Container is a conceptual establishment in the Minerva ecosystem that
allows users to isolate user programs from each other based on exposed
unshared resources such as PIDs, filesystem view and hostname.
## Containers on the kernel side
The kernel currently exposes 3 types of possible isolation mechanisms:
- VFS Root contexts
- Process lists
- Hostname contexts
### VFS Root Contexts
A VFS (virtual file system) root context is the context that each process
holds to be able to view a filesystem tree.
A VFS root context holds the mount table for its context as well as a
Custody for the root directory of the context.
User processes can hold a context that is shared for all default programs
or have a special context to restrict its filesystem view.
VFS Root Contexts are attached to a global list and are removed from that
list when their last mount (root mount) is unmounted.
### Process lists
A process list is either a global process list (which all processes are
attached to) or scoped process list.
User processes can hold a reference to a scoped process list.
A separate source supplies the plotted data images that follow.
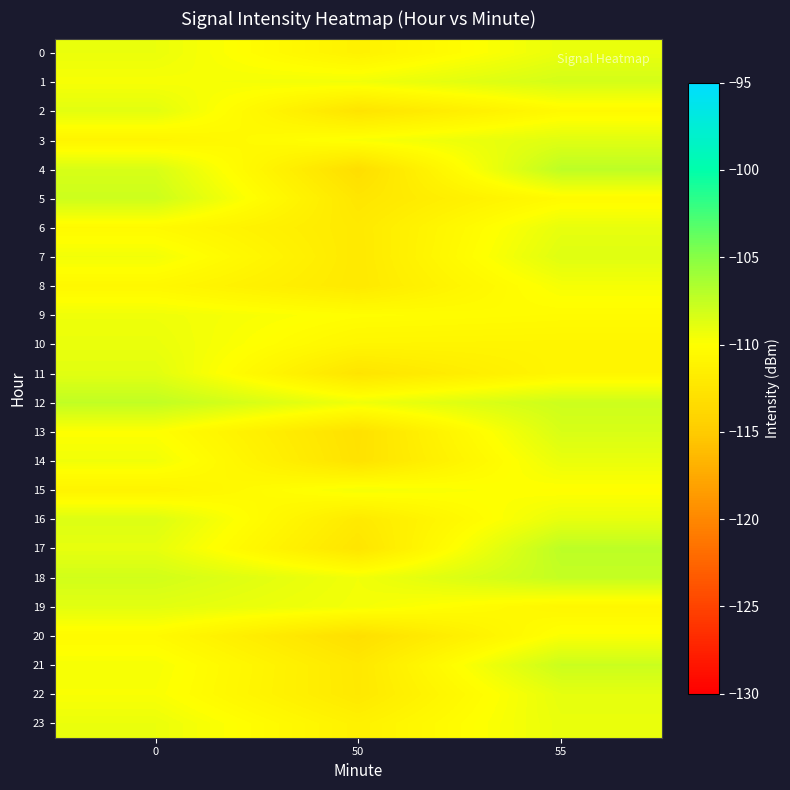

Reading left to right, transcribe all the data shown in this chart.

0: 0=-109.2	50=-111.3	55=-109.1
1: 0=-109.7	50=-109.4	55=-108.2
2: 0=-108.8	50=-112.6	55=-110.5
3: 0=-111.0	50=-109.8	55=-108.7
4: 0=-108.4	50=-113.2	55=-107.3
5: 0=-107.9	50=-112.4	55=-110.4
6: 0=-110.5	50=-112.0	55=-109.0
7: 0=-109.5	50=-112.1	55=-108.7
8: 0=-110.7	50=-112.1	55=-109.7
9: 0=-109.4	50=-110.1	55=-110.3
10: 0=-109.2	50=-110.9	55=-110.9
11: 0=-108.8	50=-112.6	55=-110.9
12: 0=-107.4	50=-109.4	55=-107.9
13: 0=-110.0	50=-112.9	55=-108.4
14: 0=-109.5	50=-112.8	55=-109.2
15: 0=-111.1	50=-109.6	55=-110.1
16: 0=-108.6	50=-112.0	55=-109.1
17: 0=-109.0	50=-112.5	55=-107.3
18: 0=-108.1	50=-109.5	55=-107.6
19: 0=-108.8	50=-109.6	55=-110.8
20: 0=-110.4	50=-113.1	55=-109.8
21: 0=-109.7	50=-112.2	55=-107.8
22: 0=-109.8	50=-112.1	55=-109.0
23: 0=-109.2	50=-111.3	55=-109.1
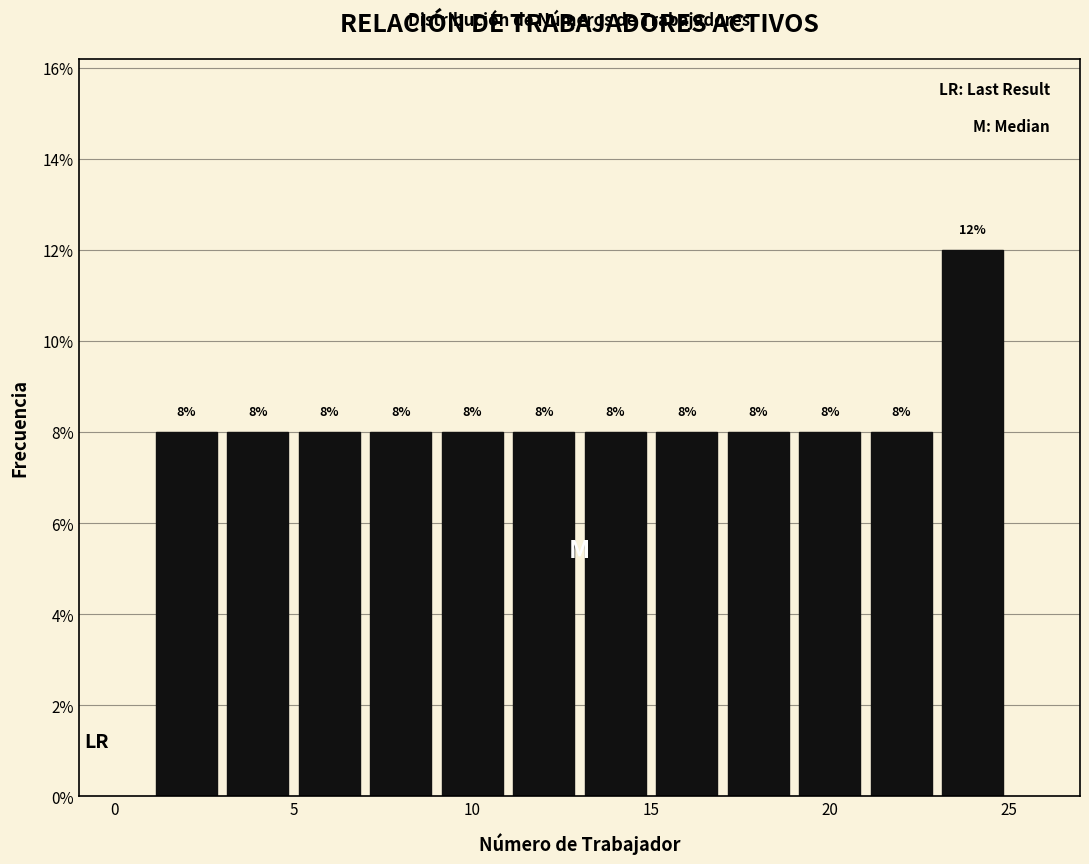

Reading left to right, transcribe this chart: for each bar, give the range it covers on the x-axis and its height.

1 to 3: 8
3 to 5: 8
5 to 7: 8
7 to 9: 8
9 to 11: 8
11 to 13: 8
13 to 15: 8
15 to 17: 8
17 to 19: 8
19 to 21: 8
21 to 23: 8
23 to 25: 12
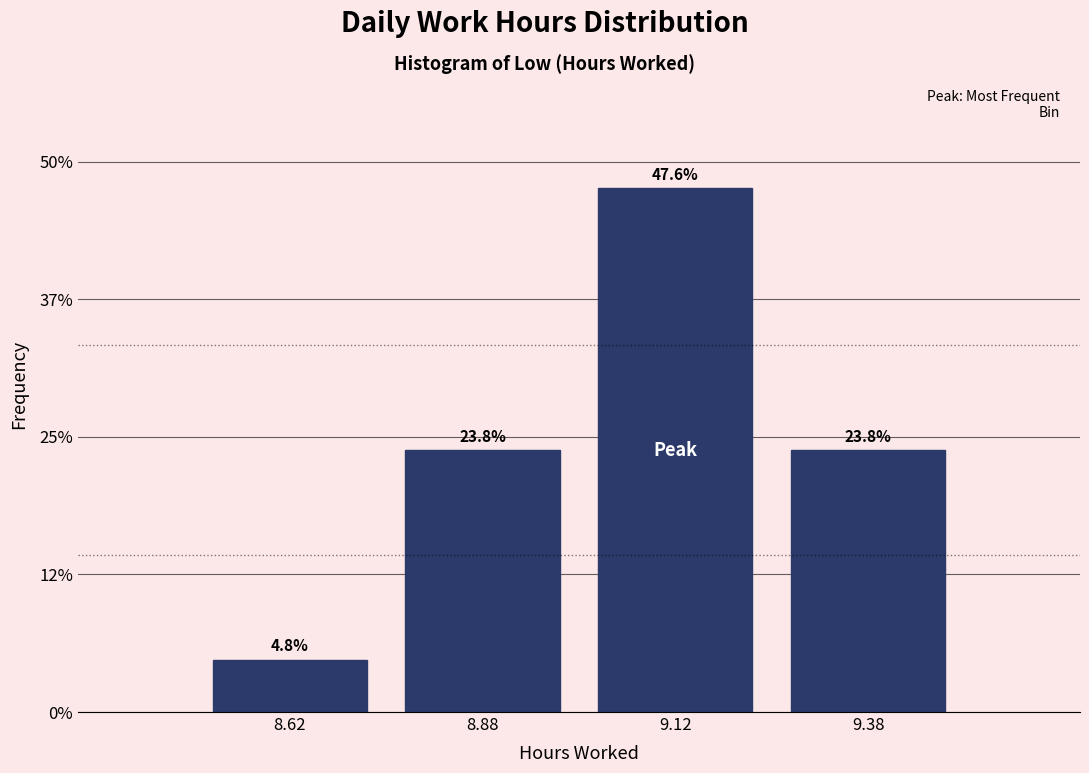

Reading left to right, transcribe this chart: for each bar, give the range it covers on the x-axis and its height.

8.50 to 8.75: 4.8
8.75 to 9.00: 23.8
9.00 to 9.25: 47.6
9.25 to 9.50: 23.8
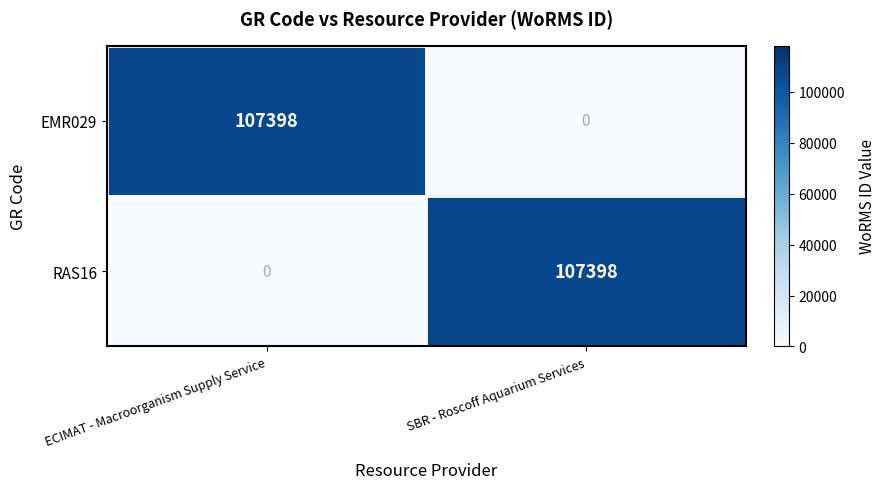

At how many categories does at least one series exceed 64796?

2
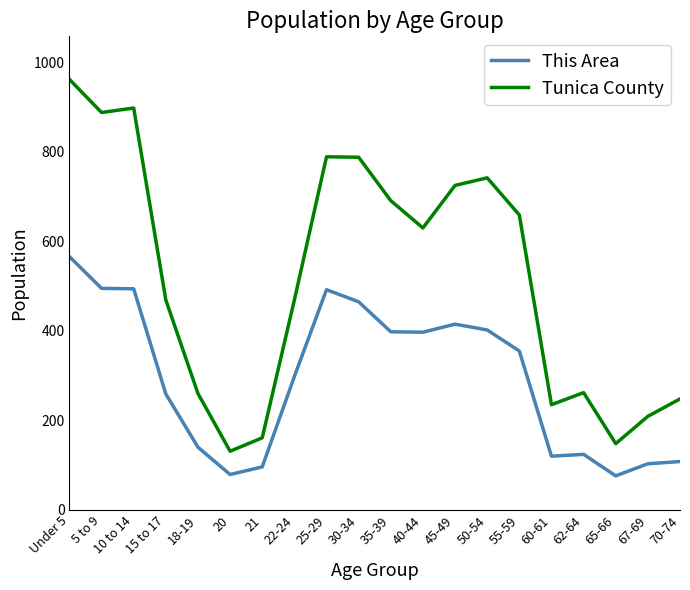

What is the minimum value shown in the chart?

76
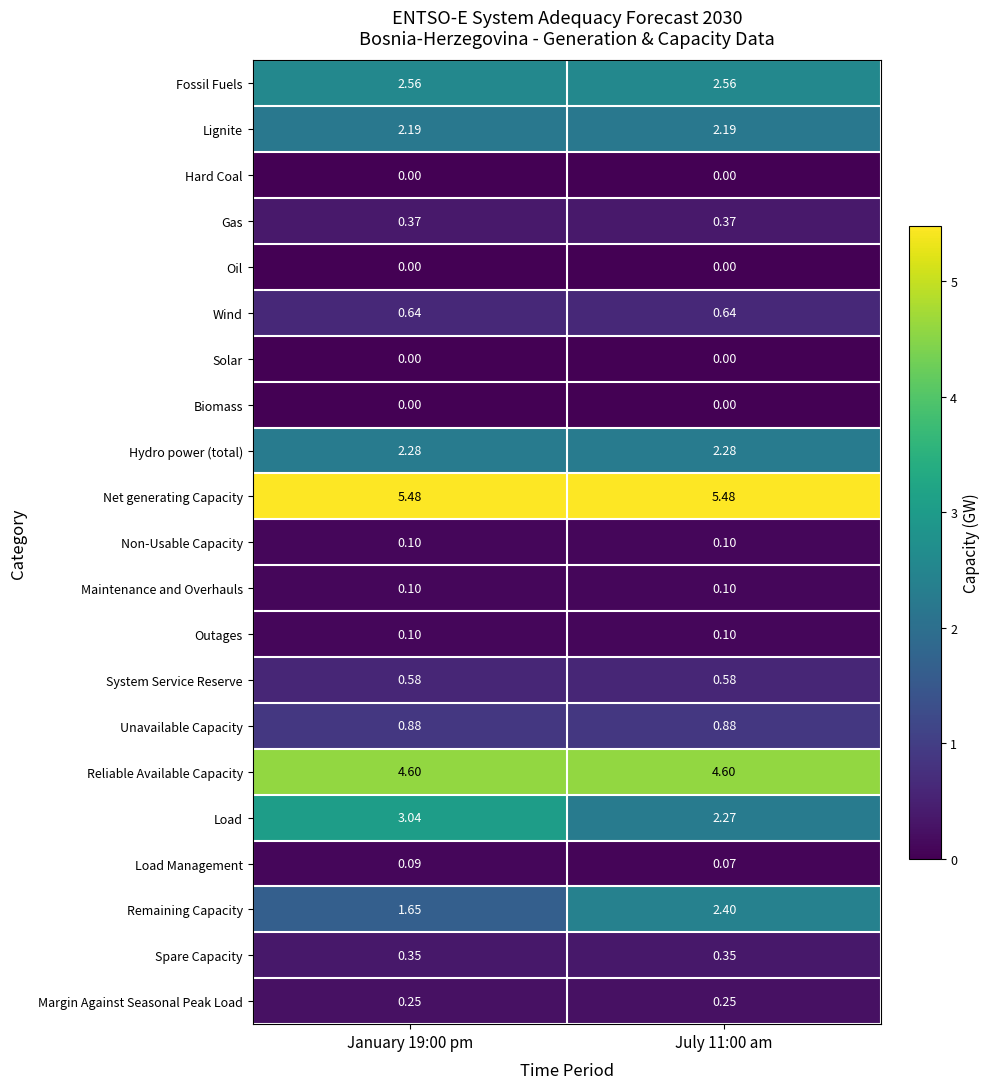

Which series has the widest spread of values?

Load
When this
happens, that process can only see other processes which are on the same
list.
Scoped process lists are attached to a global list and are removed from that global list
when the last process that is still attached to the list detaches from it.
### Hostname contexts
A hostname context is a mechanism that allows us a set of user processes
to share a defined hostname.
Each group of processes that hold a reference to an hostname context can
change the hostname and that change will be reflected to other processes
that are attached to the context.
Hostname contexts are attached to a global list and are removed from that
global list when the last process that is still attached to the context detaches
from it.
## Kernel-Userspace interfaces
There are 2 main syscalls to handle resource isolation:
- `unshare_create` which creates a new isolation mechanism and returns
an index number for a specified isolation type.
- `unshare_attach` which attach the user process based on the index number
and isolation type.
## Jails as a security mechanism
When the user process is jailed **until exit**, it can't create or attach to other resources.
This makes jails as an effective mechanism to create secure (sandboxed) containers,
so a user program and its descendants will always use the same resources that
were chosen upon the creation of the container.